It may surprise you to know that ballot initiatives in California are supposed to be governed by a single-subject rule. Put simply, they only deal with one subject.
But that rule is effectively dead. Many of the 17 statewide initiatives dance on its grave. And California’s judges, who are as deeply infected by the California disease of inflexible direct democracy as any of us, have surrendered on the subject.
The best example of the single-subject rule’s death involves the measures on the ballot that aren’t just a statute or a constitutional amendment. They’re both. How on earth can a measure that changes a law and changes the constitution be said to cover only one subject?
But November measures do. Prop 52, which tries to lock in a hospital fee to pay for MediCal, is both fish and fowl. And irony of ironies, the good government mafia behind Prop 54—which ties the legislature’s hands in the name of transparency – made their measure both statute and constitutional amendment.
Prop 56 should be a simple tobacco tax that sends its proceeds to the general fund.
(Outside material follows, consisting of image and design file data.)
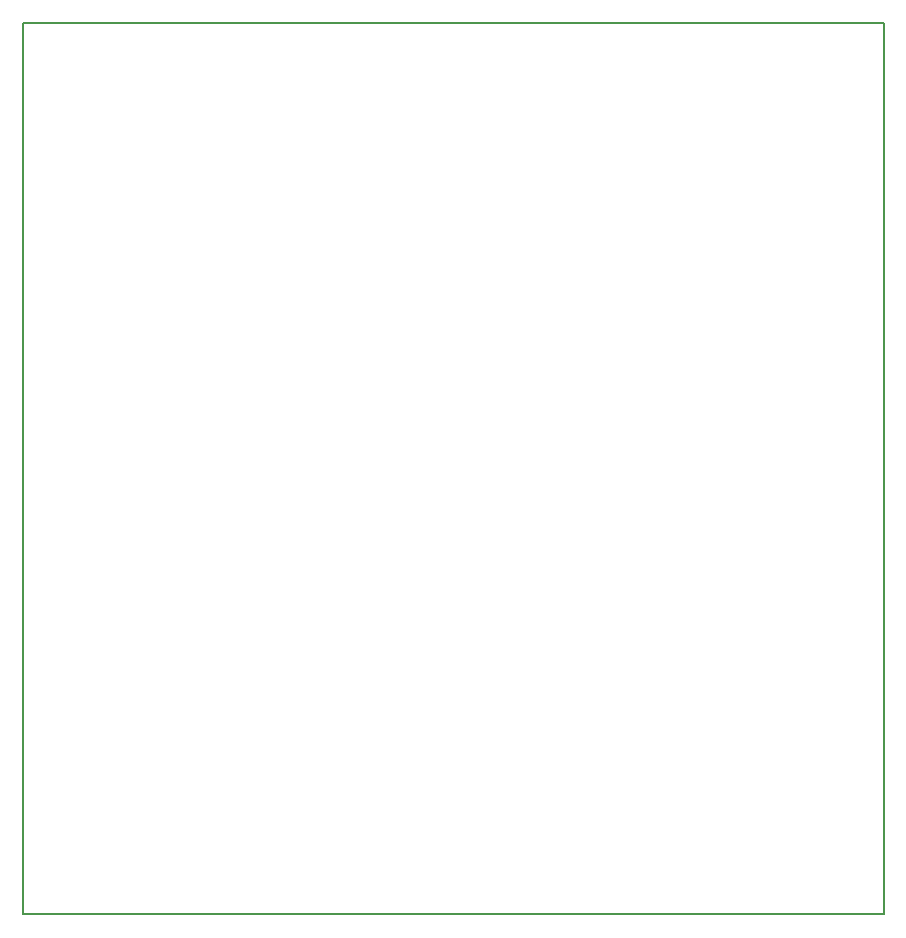
<source format=gm1>
G04 MADE WITH FRITZING*
G04 WWW.FRITZING.ORG*
G04 DOUBLE SIDED*
G04 HOLES PLATED*
G04 CONTOUR ON CENTER OF CONTOUR VECTOR*
%ASAXBY*%
%FSLAX23Y23*%
%MOIN*%
%OFA0B0*%
%SFA1.0B1.0*%
%ADD10R,2.878350X2.978310*%
%ADD11C,0.008000*%
%ADD10C,0.008*%
%LNCONTOUR*%
G90*
G70*
G54D10*
G54D11*
X4Y2974D02*
X2874Y2974D01*
X2874Y4D01*
X4Y4D01*
X4Y2974D01*
D02*
G04 End of contour*
M02*
</source>
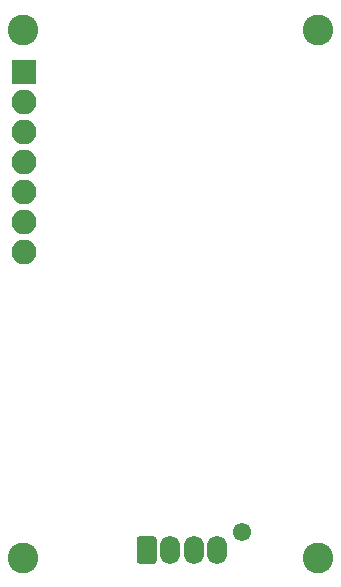
<source format=gbr>
%TF.GenerationSoftware,KiCad,Pcbnew,5.1.6*%
%TF.CreationDate,2020-10-29T14:33:52+01:00*%
%TF.ProjectId,Grove-SCD30,47726f76-652d-4534-9344-33302e6b6963,rev?*%
%TF.SameCoordinates,Original*%
%TF.FileFunction,Soldermask,Top*%
%TF.FilePolarity,Negative*%
%FSLAX46Y46*%
G04 Gerber Fmt 4.6, Leading zero omitted, Abs format (unit mm)*
G04 Created by KiCad (PCBNEW 5.1.6) date 2020-10-29 14:33:52*
%MOMM*%
%LPD*%
G01*
G04 APERTURE LIST*
%ADD10O,1.700000X2.400000*%
%ADD11C,1.550000*%
%ADD12C,2.600000*%
%ADD13R,2.100000X2.100000*%
%ADD14O,2.100000X2.100000*%
G04 APERTURE END LIST*
%TO.C,J2*%
G36*
G01*
X149971923Y-97987000D02*
X151018077Y-97987000D01*
G75*
G02*
X151345000Y-98313923I0J-326923D01*
G01*
X151345000Y-100060077D01*
G75*
G02*
X151018077Y-100387000I-326923J0D01*
G01*
X149971923Y-100387000D01*
G75*
G02*
X149645000Y-100060077I0J326923D01*
G01*
X149645000Y-98313923D01*
G75*
G02*
X149971923Y-97987000I326923J0D01*
G01*
G37*
D10*
X152495000Y-99187000D03*
X154495000Y-99187000D03*
X156495000Y-99187000D03*
D11*
X158545000Y-97687000D03*
%TD*%
D12*
%TO.C,*%
X140072576Y-99829690D03*
%TD*%
%TO.C,*%
X140072576Y-55115028D03*
%TD*%
%TO.C,*%
X164998174Y-55115028D03*
%TD*%
%TO.C,*%
X164998174Y-99829690D03*
%TD*%
D13*
%TO.C,J1*%
X140081000Y-58674000D03*
D14*
X140081000Y-61214000D03*
X140081000Y-63754000D03*
X140081000Y-66294000D03*
X140081000Y-68834000D03*
X140081000Y-71374000D03*
X140081000Y-73914000D03*
%TD*%
M02*

</source>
Instead, it’s a complicated, multi-part bit of ballot box budgeting and political logrolling that alters both law and the constitution.
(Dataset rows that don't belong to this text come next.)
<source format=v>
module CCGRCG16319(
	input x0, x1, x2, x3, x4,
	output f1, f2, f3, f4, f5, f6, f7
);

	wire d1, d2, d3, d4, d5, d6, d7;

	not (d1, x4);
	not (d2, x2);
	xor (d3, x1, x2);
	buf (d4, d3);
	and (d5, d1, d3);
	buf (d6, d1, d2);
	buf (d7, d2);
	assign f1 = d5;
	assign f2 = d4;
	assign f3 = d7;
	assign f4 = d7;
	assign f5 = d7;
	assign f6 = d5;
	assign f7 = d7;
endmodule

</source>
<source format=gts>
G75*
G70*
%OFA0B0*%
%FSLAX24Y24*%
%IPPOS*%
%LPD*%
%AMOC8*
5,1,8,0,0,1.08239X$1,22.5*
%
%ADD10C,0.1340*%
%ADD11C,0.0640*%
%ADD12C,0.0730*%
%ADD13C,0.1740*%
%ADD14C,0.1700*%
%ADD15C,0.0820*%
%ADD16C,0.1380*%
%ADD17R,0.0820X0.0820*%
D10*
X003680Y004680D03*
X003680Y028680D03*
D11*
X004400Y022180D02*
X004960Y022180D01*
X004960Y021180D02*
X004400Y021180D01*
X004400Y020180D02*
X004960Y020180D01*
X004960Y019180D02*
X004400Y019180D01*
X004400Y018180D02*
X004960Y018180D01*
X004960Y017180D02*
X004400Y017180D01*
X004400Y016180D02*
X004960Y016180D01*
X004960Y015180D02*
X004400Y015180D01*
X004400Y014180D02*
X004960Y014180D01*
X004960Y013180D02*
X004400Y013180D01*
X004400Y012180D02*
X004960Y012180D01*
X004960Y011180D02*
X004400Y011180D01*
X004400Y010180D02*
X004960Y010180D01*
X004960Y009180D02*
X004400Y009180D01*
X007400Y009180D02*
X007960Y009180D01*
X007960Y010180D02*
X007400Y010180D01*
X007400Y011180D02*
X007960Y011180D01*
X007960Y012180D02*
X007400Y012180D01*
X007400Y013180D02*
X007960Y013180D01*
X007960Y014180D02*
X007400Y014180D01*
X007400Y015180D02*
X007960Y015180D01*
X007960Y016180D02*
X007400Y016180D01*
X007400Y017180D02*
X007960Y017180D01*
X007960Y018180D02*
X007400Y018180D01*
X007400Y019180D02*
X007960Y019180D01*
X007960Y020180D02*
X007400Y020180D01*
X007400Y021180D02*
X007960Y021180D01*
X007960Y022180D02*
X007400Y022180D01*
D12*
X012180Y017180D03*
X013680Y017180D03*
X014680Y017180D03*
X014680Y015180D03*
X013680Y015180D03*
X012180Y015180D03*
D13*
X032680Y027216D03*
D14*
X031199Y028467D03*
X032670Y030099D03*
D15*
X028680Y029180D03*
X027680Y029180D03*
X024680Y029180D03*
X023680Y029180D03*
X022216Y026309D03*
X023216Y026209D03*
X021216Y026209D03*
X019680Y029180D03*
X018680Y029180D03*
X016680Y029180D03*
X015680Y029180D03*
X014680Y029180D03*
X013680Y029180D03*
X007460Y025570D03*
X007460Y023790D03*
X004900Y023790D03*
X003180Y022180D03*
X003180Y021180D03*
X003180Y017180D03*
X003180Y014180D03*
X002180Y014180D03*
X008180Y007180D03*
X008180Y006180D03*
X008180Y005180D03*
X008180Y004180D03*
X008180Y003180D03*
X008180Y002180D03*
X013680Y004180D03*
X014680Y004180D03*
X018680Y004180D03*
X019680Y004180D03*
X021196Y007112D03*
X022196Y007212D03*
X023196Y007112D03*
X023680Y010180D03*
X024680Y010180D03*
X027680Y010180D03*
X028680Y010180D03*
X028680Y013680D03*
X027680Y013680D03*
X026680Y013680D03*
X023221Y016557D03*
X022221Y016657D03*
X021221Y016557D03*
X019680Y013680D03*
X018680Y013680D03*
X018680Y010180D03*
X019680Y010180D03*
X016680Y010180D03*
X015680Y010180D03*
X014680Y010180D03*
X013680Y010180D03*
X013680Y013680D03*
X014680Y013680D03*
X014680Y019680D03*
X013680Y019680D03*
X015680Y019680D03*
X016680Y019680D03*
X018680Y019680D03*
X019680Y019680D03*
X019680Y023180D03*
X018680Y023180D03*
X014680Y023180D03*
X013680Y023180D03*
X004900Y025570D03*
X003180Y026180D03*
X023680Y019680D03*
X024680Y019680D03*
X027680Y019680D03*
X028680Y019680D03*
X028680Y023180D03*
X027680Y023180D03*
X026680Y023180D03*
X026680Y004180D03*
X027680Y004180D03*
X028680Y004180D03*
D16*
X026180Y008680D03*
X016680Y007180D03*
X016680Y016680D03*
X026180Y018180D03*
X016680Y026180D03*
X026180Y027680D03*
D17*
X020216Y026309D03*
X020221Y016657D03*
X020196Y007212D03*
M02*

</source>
There’s a stronger justification for Prop 57 sentencing reform to change both constitution and amendment. The problem with that initiative is that it was hastily changed, and appears to contain significant errors, as district attorneys pointed out (and Gov. Brown was late to acknowledge).
One hope: maybe the California Supreme Court can find the courage to stop this nonsense. And the rest of us can move to do what this state so desperately and obvious needs: scrap our hopelessly complicated and compromised constitution, and create a new one.